Last, but by no means least, JunoCam, which is included in Juno’s suite of instruments to drive public engagement, will catch full-color visible-light images of the volcanic moon.
JunoCam was designed to last for just eight flybys of Jupiter, making the images of Io it will collect during this 57th flyby even more remarkable. All three cameras and the Juno spacecraft itself have had to brave and withstand the punishing radiation environment around Jupiter, arguably the harshest in the solar system, barring that of the sun, to continue this remarkable science mission. But, this punishment has begun to show.

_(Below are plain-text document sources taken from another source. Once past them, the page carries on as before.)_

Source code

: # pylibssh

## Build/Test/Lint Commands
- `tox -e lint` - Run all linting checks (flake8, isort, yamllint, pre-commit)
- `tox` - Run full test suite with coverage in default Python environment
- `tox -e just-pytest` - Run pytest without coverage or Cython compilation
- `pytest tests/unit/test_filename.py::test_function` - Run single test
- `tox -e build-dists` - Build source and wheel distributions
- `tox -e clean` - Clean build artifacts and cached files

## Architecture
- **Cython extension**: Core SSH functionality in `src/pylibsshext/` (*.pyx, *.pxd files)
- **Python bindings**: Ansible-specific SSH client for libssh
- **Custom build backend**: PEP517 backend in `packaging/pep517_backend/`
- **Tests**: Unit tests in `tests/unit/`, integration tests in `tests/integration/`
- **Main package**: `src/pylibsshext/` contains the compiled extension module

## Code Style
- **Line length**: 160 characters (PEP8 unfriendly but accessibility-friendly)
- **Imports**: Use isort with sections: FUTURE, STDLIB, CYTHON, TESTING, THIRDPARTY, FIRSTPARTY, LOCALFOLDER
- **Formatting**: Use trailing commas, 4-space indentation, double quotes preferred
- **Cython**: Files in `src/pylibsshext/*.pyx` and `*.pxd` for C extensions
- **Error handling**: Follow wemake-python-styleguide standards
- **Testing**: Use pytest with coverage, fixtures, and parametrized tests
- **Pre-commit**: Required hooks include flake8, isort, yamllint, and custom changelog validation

“The cumulative effects of all that radiation has begun to show on JunoCam over the last few orbits,” Juno project manager Ed Hirst said. “Pictures from the last flyby show a reduction in the imager’s dynamic range and the appearance of ‘striping’ noise. Our engineering team has been working on solutions to alleviate the radiation damage and to keep the imager going.”

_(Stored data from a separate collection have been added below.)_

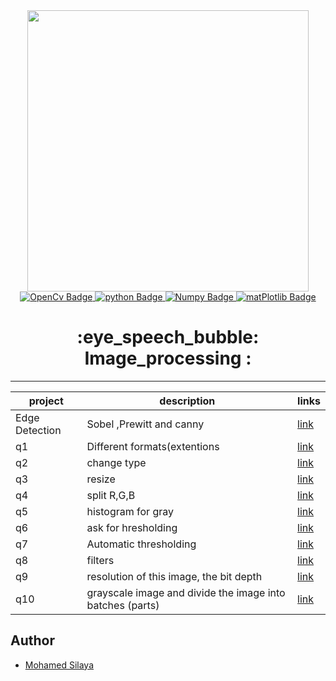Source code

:<div align="center">
  <img src="https://techsparks.co.in/wp-content/uploads/2020/12/image-processing.jpg" width="450"/>
</div>



<div id="badges" align="center">
  <a href="[https://www.linkedin.com/in/mohamed-samir-8b585b14a/](https://github.com/opencv/opencv)">
    <img src="https://img.shields.io/badge/OpenCv-Profile-informational?style=flat&logo=OpenCv&logoColor=white&color=0D76A8" alt="OpenCv Badge"/>
  </a>
   <a href="https://www.python.org/">
    <img src="https://img.shields.io/badge/Python-Profile-informational?style=flat&logo=Python&logoColor=white&color=0D76A8" alt="python Badge"/>
  </a>
   <a href="https://numpy.org/">
    <img src="https://img.shields.io/badge/Numpy-Profile-informational?style=flat&logo=Numpy&logoColor=white&color=0D76A8" alt="Numpy Badge"/>
  </a>
   <a href="https://matplotlib.org/">
    <img src="https://img.shields.io/badge/MatPlotlib-Profile-informational?style=flat&logo=Matplotlib&logoColor=white&color=0D76A8" alt="matPlotlib Badge"/>
  </a>   
   </div>
   
<div align="center">
   <h1> :eye_speech_bubble:	Image_processing :</h1>
</div>

---
|project | description| links|
|----|----|----|
|Edge Detection| Sobel ,Prewitt and canny|[link](https://github.com/Mohamed-Silaya/Image_processing/tree/main/mini_project/Edge_detection)|
|q1| Different formats(extentions|[link](https://github.com/Mohamed-Silaya/Image_processing/blob/main/q1%20to%20q%2010/q1.py)|
|q2| change type| [link](https://github.com/Mohamed-Silaya/Image_processing/blob/main/q1%20to%20q%2010/q2.py)|
|q3| resize|[link](https://github.com/Mohamed-Silaya/Image_processing/blob/main/q1%20to%20q%2010/q3.py) |
|q4| split R,G,B| [link](https://github.com/Mohamed-Silaya/Image_processing/blob/main/q1%20to%20q%2010/q4.py)|
|q5|histogram for gray| [link](https://github.com/Mohamed-Silaya/Image_processing/blob/main/q1%20to%20q%2010/q5.py)|
|q6|ask for hresholding | [link](https://github.com/Mohamed-Silaya/Image_processing/blob/main/q1%20to%20q%2010/q6.py)|
|q7| Automatic thresholding| [link](https://github.com/Mohamed-Silaya/Image_processing/blob/main/q1%20to%20q%2010/q7.py)|
|q8| filters| [link](https://github.com/Mohamed-Silaya/Image_processing/blob/main/q1%20to%20q%2010/q8.py)|
|q9| resolution of this image, the bit depth | [link](https://github.com/Mohamed-Silaya/Image_processing/blob/main/q1%20to%20q%2010/q9.py)|
|q10| grayscale image and divide the image into batches (parts)| [link](https://github.com/Mohamed-Silaya/Image_processing/blob/main/q1%20to%20q%2010/q10.py)|


 
 ## Author

 - [Mohamed Silaya](https://github.com/Mohamed-Silaya)
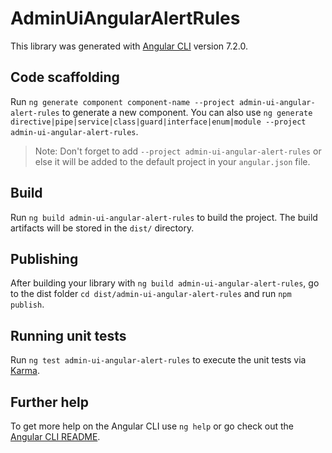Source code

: # AdminUiAngularAlertRules

This library was generated with [Angular CLI](https://github.com/angular/angular-cli) version 7.2.0.

## Code scaffolding

Run `ng generate component component-name --project admin-ui-angular-alert-rules` to generate a new component. You can also use `ng generate directive|pipe|service|class|guard|interface|enum|module --project admin-ui-angular-alert-rules`.
> Note: Don't forget to add `--project admin-ui-angular-alert-rules` or else it will be added to the default project in your `angular.json` file. 

## Build

Run `ng build admin-ui-angular-alert-rules` to build the project. The build artifacts will be stored in the `dist/` directory.

## Publishing

After building your library with `ng build admin-ui-angular-alert-rules`, go to the dist folder `cd dist/admin-ui-angular-alert-rules` and run `npm publish`.

## Running unit tests

Run `ng test admin-ui-angular-alert-rules` to execute the unit tests via [Karma](https://karma-runner.github.io).

## Further help

To get more help on the Angular CLI use `ng help` or go check out the [Angular CLI README](https://github.com/angular/angular-cli/blob/master/README.md).
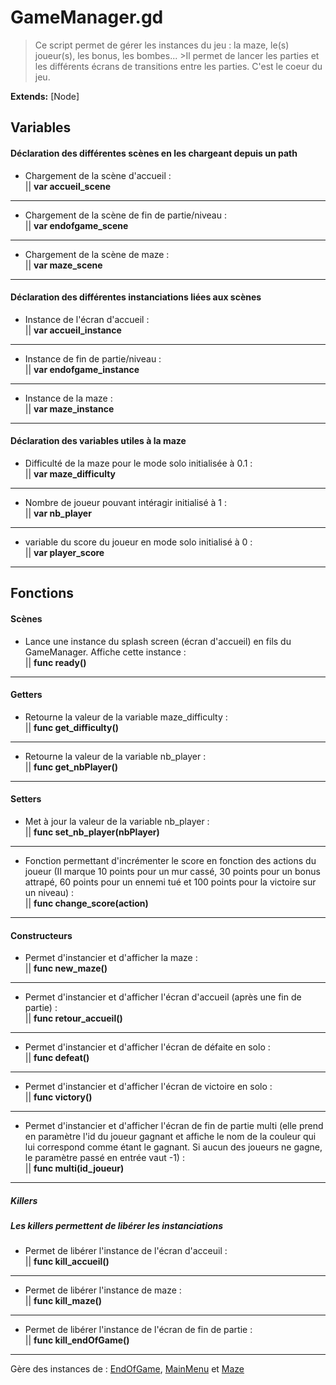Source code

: # GameManager.gd

> Ce script permet de gérer les instances du jeu : la maze, le(s) joueur(s), les bonus, les bombes...
	>Il permet de lancer les parties et les différents écrans de transitions entre les parties. C'est le coeur du jeu.

**Extends:** [Node]


## Variables

#### Déclaration des différentes scènes en les chargeant depuis un path
 - Chargement de la scène d'accueil : <br/>
		||  **var accueil_scene**<br/>
---		
 - Chargement de la scène de fin de partie/niveau : <br/>
		||  **var endofgame_scene**<br/>
---		
 - Chargement de la scène de maze : <br/>
		||  **var maze_scene** <br/>
---
#### Déclaration des différentes instanciations liées aux scènes
 - Instance de l'écran d'accueil : <br/>
		||  **var accueil_instance** <br/>
---		
 - Instance de fin de partie/niveau : <br/>
		||  **var endofgame_instance**<br/>
---		
 -  Instance de la maze : <br/>
		||  **var maze_instance** <br/>
---

#### Déclaration des variables utiles à la maze

 - Difficulté de la maze pour le mode solo initialisée à 0.1 : <br/>
		||  **var maze_difficulty**<br/>
---		
 -  Nombre de joueur pouvant intéragir initialisé à 1 : <br/>
		||  **var nb_player** <br/>
---
 -  variable du score du joueur en mode solo initialisé à 0 : <br/>
		||  **var player_score** <br/>
---

## Fonctions

#### Scènes

- Lance une instance du splash screen (écran d'accueil) en fils du GameManager. Affiche cette instance : <br/>
			|| **func ready()** <br/>
---
#### Getters

- Retourne la valeur de la variable maze_difficulty : <br/>
			|| **func get_difficulty()** <br/>
---			
- Retourne la valeur de la variable nb_player : <br/>
			|| **func get_nbPlayer()** <br/>
---

#### Setters
- Met à jour la valeur de la variable nb_player :<br/>
		  || **func set_nb_player(nbPlayer)** <br/>
---
- Fonction permettant d'incrémenter le score en fonction des actions du joueur (Il marque 10 points pour un mur cassé, 30 points pour un bonus attrapé, 60 points pour un ennemi tué et 100 points pour la victoire sur un niveau) :<br/>
		  || **func change_score(action)** <br/>
---
#### Constructeurs 

 - Permet d'instancier et d'afficher la maze : <br/>
		||  **func new_maze()**<br/>
---		
 -  Permet d'instancier et d'afficher l'écran d'accueil (après une fin de partie) : <br/>
		||  **func retour_accueil()** <br/>
---
 -  Permet d'instancier et d'afficher l'écran de défaite en solo : <br/>
		||  **func defeat()** <br/>
---
-  Permet d'instancier et d'afficher l'écran de victoire en solo : <br/>
		||  **func victory()** <br/>
---		
-  Permet d'instancier et d'afficher l'écran de fin de partie multi (elle prend en paramètre l'id du joueur gagnant et affiche le nom de la couleur qui lui correspond comme étant le gagnant. Si aucun des joueurs ne gagne, le paramètre passé en entrée vaut -1) : <br/>
		||  **func multi(id_joueur)** <br/>
---

##### Killers
##### Les killers permettent de libérer les instanciations

- Permet de libérer l'instance de l'écran d'acceuil : <br/>
			|| **func kill_accueil()** <br/>
---			
- Permet de libérer l'instance de maze : <br/>
			|| **func kill_maze()** <br/>
---			
- Permet de libérer l'instance de l'écran de fin de partie : <br/>
			|| **func kill_endOfGame()** <br/>
---



Gère des instances de :
[EndOfGame](IHM/EndOfGame.md), [MainMenu](IHM/MainMenu.md) et [Maze](Maze/Maze.md)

Following Juno’s orbit of Io in Feb. 2024, the NASA orbiter will skim the Jovian moon on each of its subsequent orbits of Jupiter, but each will become subsequently further away from Io’s volcanic surface.
The first flyby after Feb will be at an altitude of about 10,250 miles (16,500 km) over Io, while the last will bring the NASA spacecraft to within just around 71,450 miles (115,000 kilometers) of the volcanic moon.
Juno will also now begin to experience periods during which Jupiter eclipses the sun, blocking its access to solar power and leading it to experience darkness for the first time since it left Earth.
This isn’t expected to impact the operation of Juno, and from April 2024, the spacecraft will use these occultation events to assist its Gravity Science Experiment to investigate the composition of the upper atmosphere of Jupiter and collect information about the planet’s shape and its interior structure.
Juno’s extended mission investigating the Jovian system will last until Sept. 2025, when NASA says the spacecraft will reach the end of its life and will likely be intentionally crashed into the atmosphere of the gas giant.